◆ BEREITGESTELLTER AUSZUG ◆
◆ ◆ ◆ ◆

Mercedes hatte seine Prioritäten schon verschoben, als Renault zur Trennung bereit war. Statt mit Red Bull über das gemeinsame Marketing zu sprechen, begann der Austausch mit Manor. Am 1. Oktober wurde der Vertrag mit dem Hinterbänkler-Team offiziell gemacht. Mittlerweile soll Force India die für Red Bull angedachten Aston-Martin-Farben übernehmen.
Zumal Stuttgart ernsthafte Zweifel an der Ernsthaftigkeit des Red-Bull-Interesse haben musste. Wolff als Teamchef fürchtete von Beginn an mehr um die Dominanz als Aufsichtsrat Lauda. Er musste sich aber dem Interesse der Konzernspitze fügen. Doch in der Formel-1-Sommerpause bekam er Wasser auf seine Bedenken-Mühle.
Silberpfeil-Angst vor VW
Bei einem Treffen mit dem damaligen VW-Boss Martin Winterkorn auf Mallorca, das Motorsport.com öffentlich machte, sollte es nur um die Zukunft der DTM gehen. Doch Motorsportfans unterhalten sich auch über die anderen Serien. Winterkorn, seit Jahren Befürworter eines Einstiegs der Volkswagen in die Formel 1, hörte von Wolff nur Positives.
Eine Verbindung zu Red Bull wurde deshalb zum Risikofaktor. Die Österreicher wollten den Kundenteamstatus eigentlich unbedingt verhindern, nur blieb ihnen keine andere Möglichkeit. Allerdings arbeiten sie seit Jahren in sämtlichen Sportarten als Sponsor zusammen: DTM, Rallye, Langstrecke, Dakar, Fußball.
Dass Red Bull seit Jahren mit Volkswagen über die Formel 1 sprach, muss letztlich dazu geführt haben, dass der Deal mit Manor favorisiert wurde: Wenn Red Bull Racing sich einmal aus bestehenden Abmachungen herauswindet, was würde dann geschehen, wenn Winterkorn seine Pläne in die Tat umsetzt und Audi ins Rennen schickt? Ein Wissenstransfer wäre kaum zu verhindern gewesen.
"Ich mache ihm keine Vorwürfe. Wenn ich er wäre, wäre das Letzte, was ich will, Red Bull mit meinen Motoren zu versorgen", sagte Ecclestone, der sich im Hintergrund intensiv als Moderator betätigt hatte: "Um Red Bull und insbesondere Christian Horner zu verteidigen: Er hat den Vertrag mit Renault beendet, damit er den vermeintlich sicheren Deal mit Mercedes, den sie zu haben geglaubt hatten, abschließen kann."

◆ ◆ ◆ ◆

◆ BEREITGESTELLTE DATEN ◆
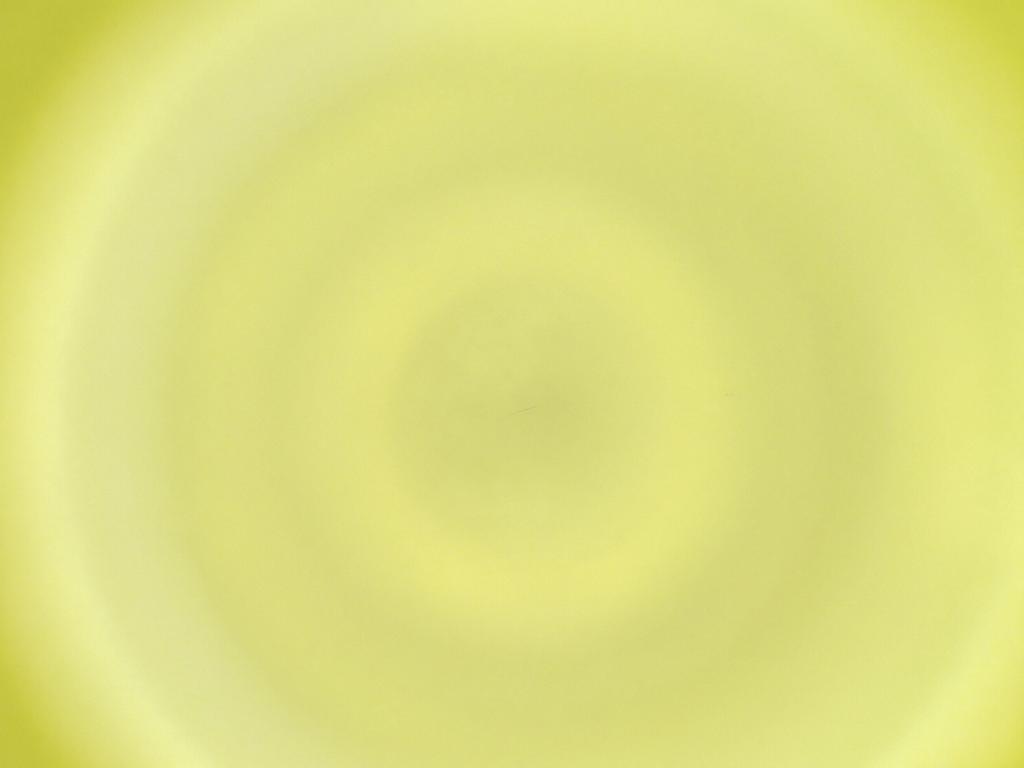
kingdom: Animalia
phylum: Arthropoda
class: Insecta
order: Diptera
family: Cecidomyiidae
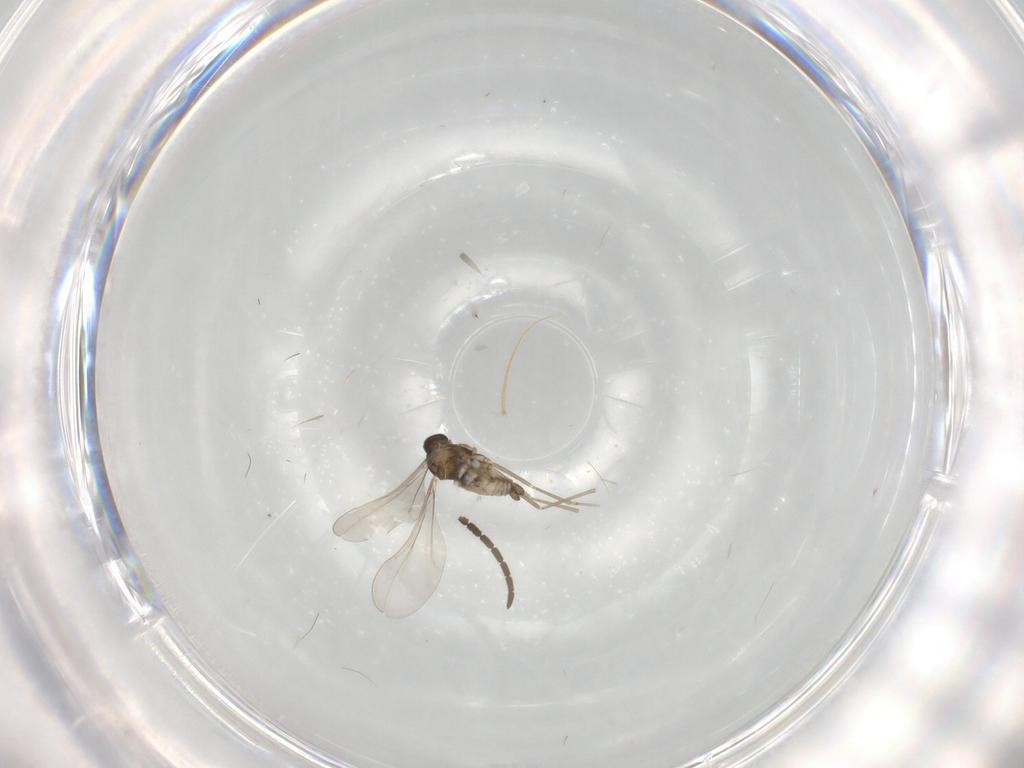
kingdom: Animalia
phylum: Arthropoda
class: Insecta
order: Diptera
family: Cecidomyiidae
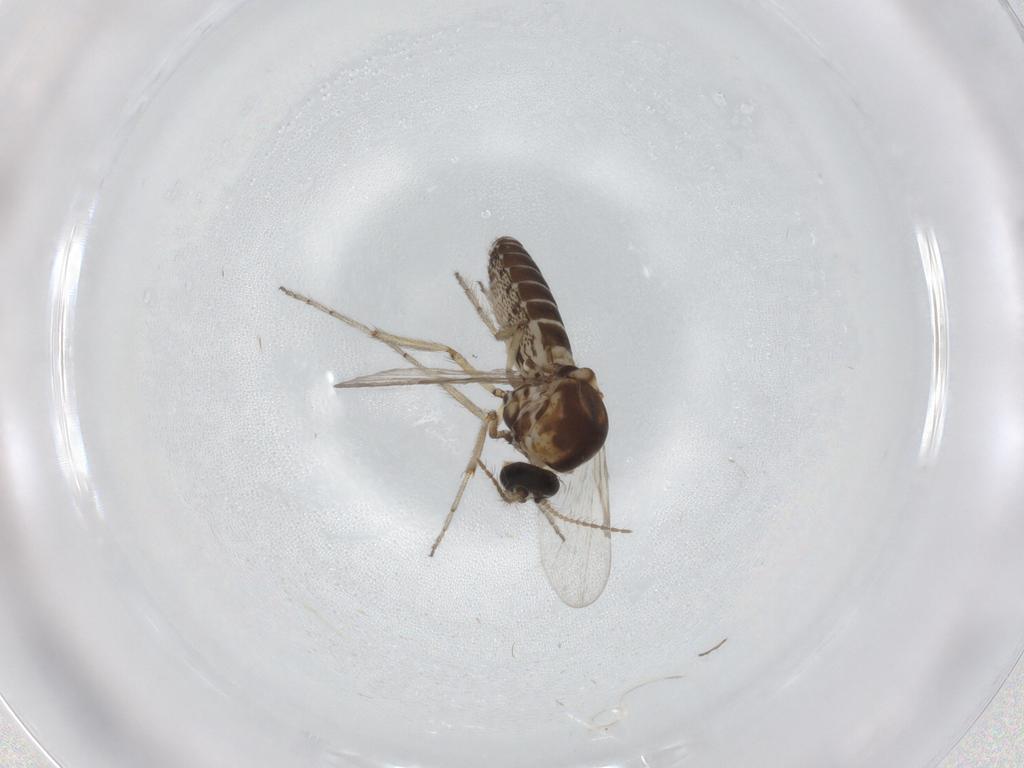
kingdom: Animalia
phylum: Arthropoda
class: Insecta
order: Diptera
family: Ceratopogonidae
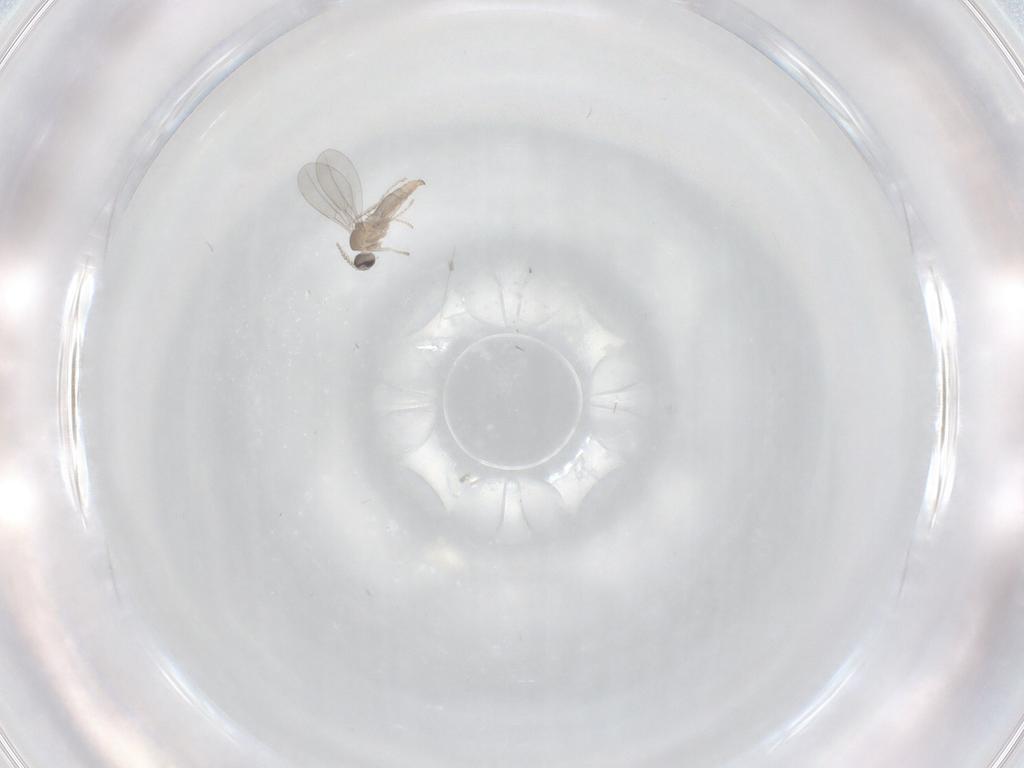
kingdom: Animalia
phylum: Arthropoda
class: Insecta
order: Diptera
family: Cecidomyiidae
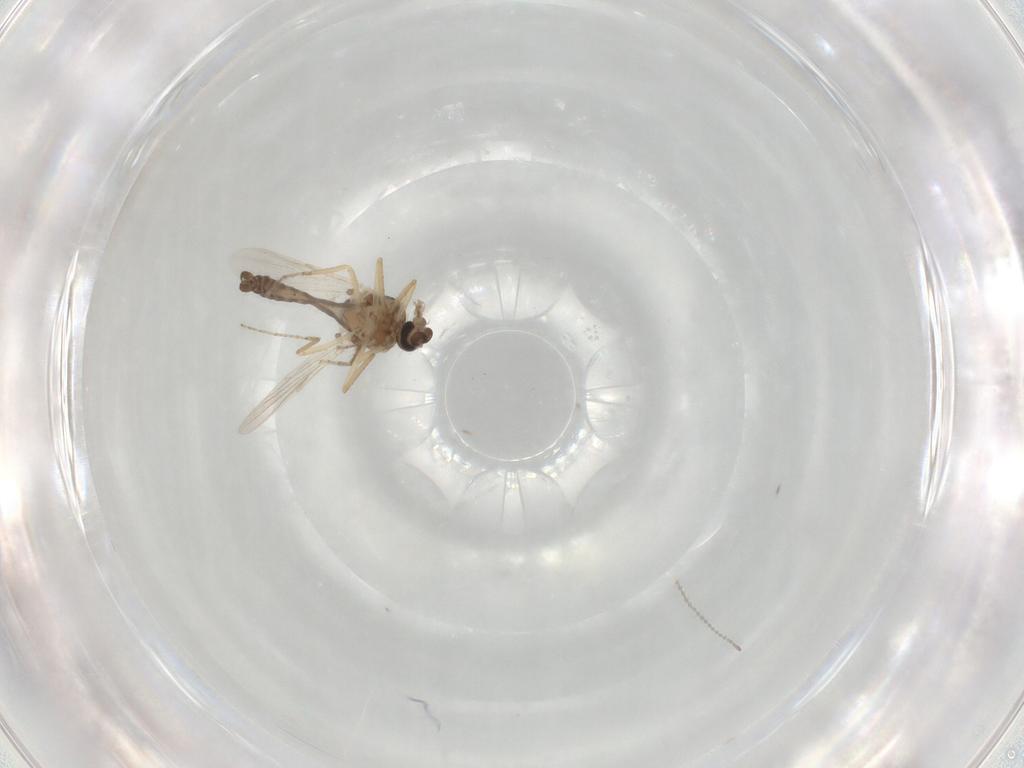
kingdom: Animalia
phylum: Arthropoda
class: Insecta
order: Diptera
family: Ceratopogonidae
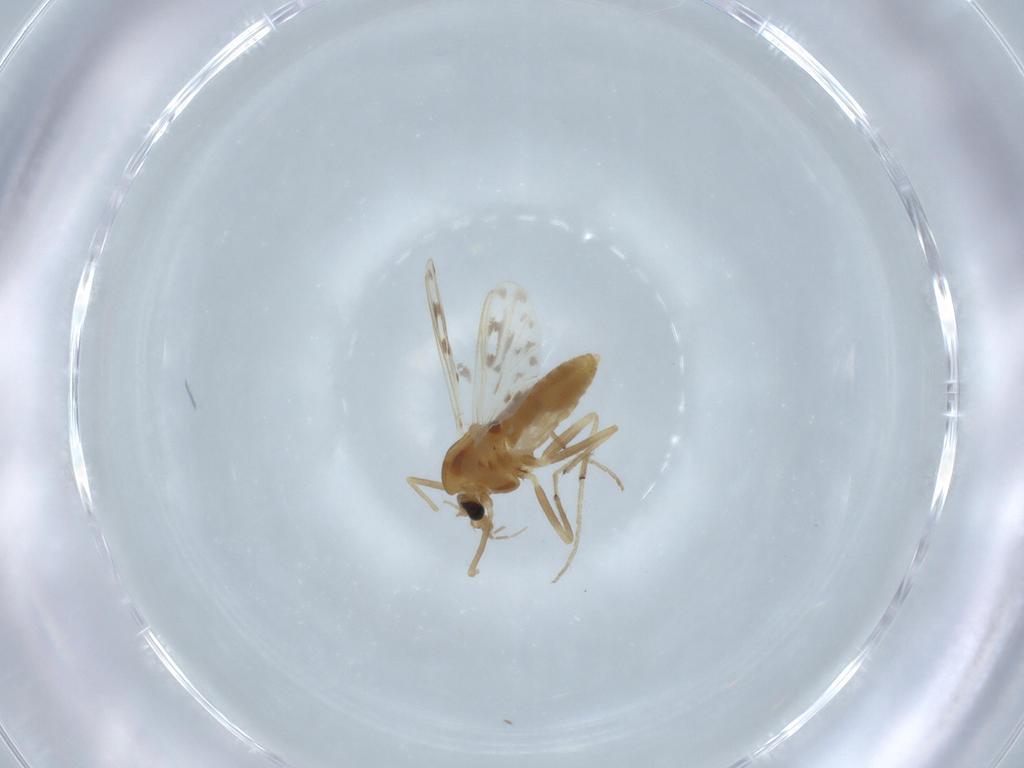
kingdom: Animalia
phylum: Arthropoda
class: Insecta
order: Diptera
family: Chironomidae
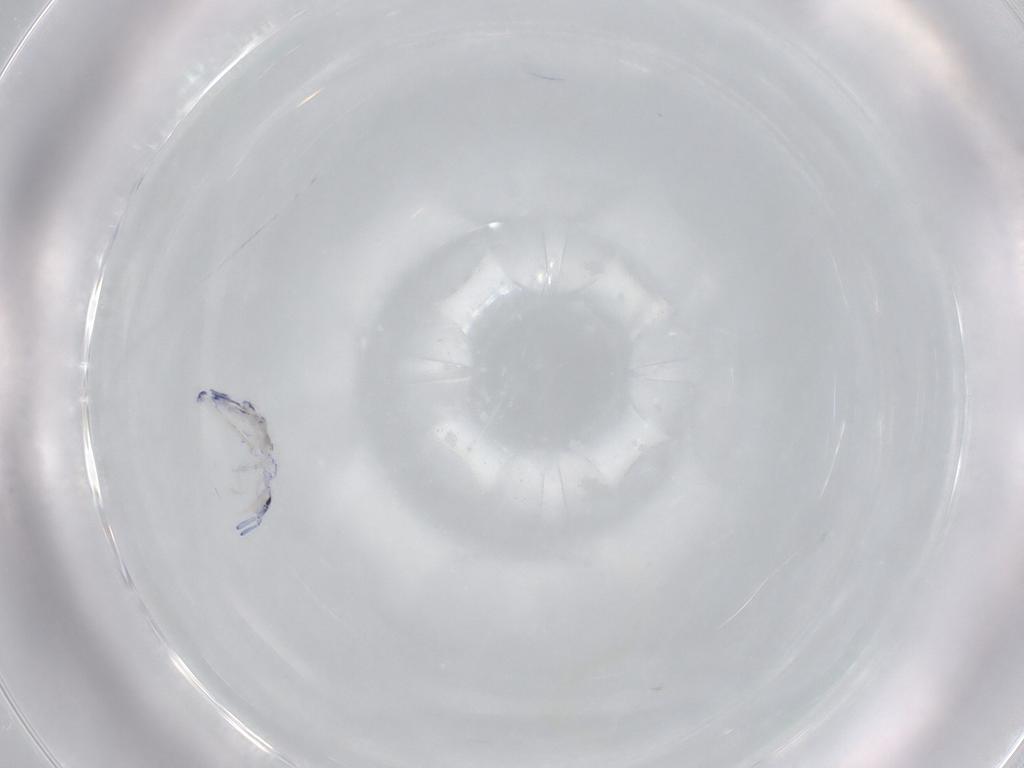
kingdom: Animalia
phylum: Arthropoda
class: Collembola
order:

◆ ◆ ◆ ◆

◆ ZIEL ◆
Schreibe den Text über den geplatzten Motorendeal zwischen Mercedes und Red Bull im Anschluss an seinen letzten Satz weiter.

◆ ERGEBNIS ◆
VW-Einstieg geht in Rauch auf
Das folgenschwere Missverständnis von Lauda und Mateschitz in Verbindung mit dem drohenden VW-Einstieg unter Winterkorn ließ den Red-Bull-Mercedes-Deal letztlich scheitern - auch wenn der Manager nach dem Abgasskandal abdanken musste und sein Nachfolger Matthias Müller ein erklärter Formel-1-Gegner ist.
Ferrari wollte ebenfalls nicht einfach seine Motoren in ein Siegerauto einbauen lassen. Als Gegenleistung forderte Konzernchef Sergio Marchionne eine technische Partnerschaft, um das eigene Aerodynamik-Wissen aufzurüsten.
FIA-Plan als Reaktion auf Red Bull-Dilemma?
Doch mit dem bloßen Scheitern der Deals und einer wahrscheinlichen Fortsetzung der Belieferung Red Bulls durch Renault ist die Geschichte der Saison 2015 noch lange nicht abgeschlossen. Der Verlauf rief die FIA auf den Plan.
Das Drohmittel, einen unabhängigen Motor auszuschreiben und für die Saison 2017 produzieren zu lassen, hat größere Auswirkungen, als die Kosten für die Antriebseinheiten zu senken und Ferraris seit den 1980ern zugebilligtes Veto-Recht zu umgehen.
Im Grunde dient es der Machtbeschneidung der Motorenhersteller. Der Fall Red Bull zeigt: Wird ein Privatrennstall zur ernsthaften Gefahr der Werksteams, können diese es problemlos ausbremsen und sogar zum Ausstieg zwingen.
Es war zwar ein Fehler von Red Bull, den bestehenden und für den Rennbetrieb unabdingbaren Motorenvertrag zu kündigen, ohne einen neuen Partner samt Unterschriften im Sack zu haben. Es ändert aber nichts daran, dass die aktuelle Situation dem Sport schadet.
Diktator Ecclestone verbündet sich mit Demokrat Todt
Dass Bernie Ecclestone als Autokratie-Verfechter gemeinsame Sache mit dem Automobilweltverband und seinem von ihm ungeliebten Präsidenten Jean Todt macht, zeigt die Brisanz.
Bei 30 Prozent der Teams ist noch immer völlig unklar, ob sie zur Saison 2016 überhaupt noch starten können. Während Red Bull keine Motoren für seine vier Autos findet, kämpft Lotus ums Überleben, weil Renault die angedachte Übernahme noch immer nicht finalisiert hat. In Brasilien schlossen die Sicherheitsbehörden das finanziell schwache Team mal wieder aus der Garage aus.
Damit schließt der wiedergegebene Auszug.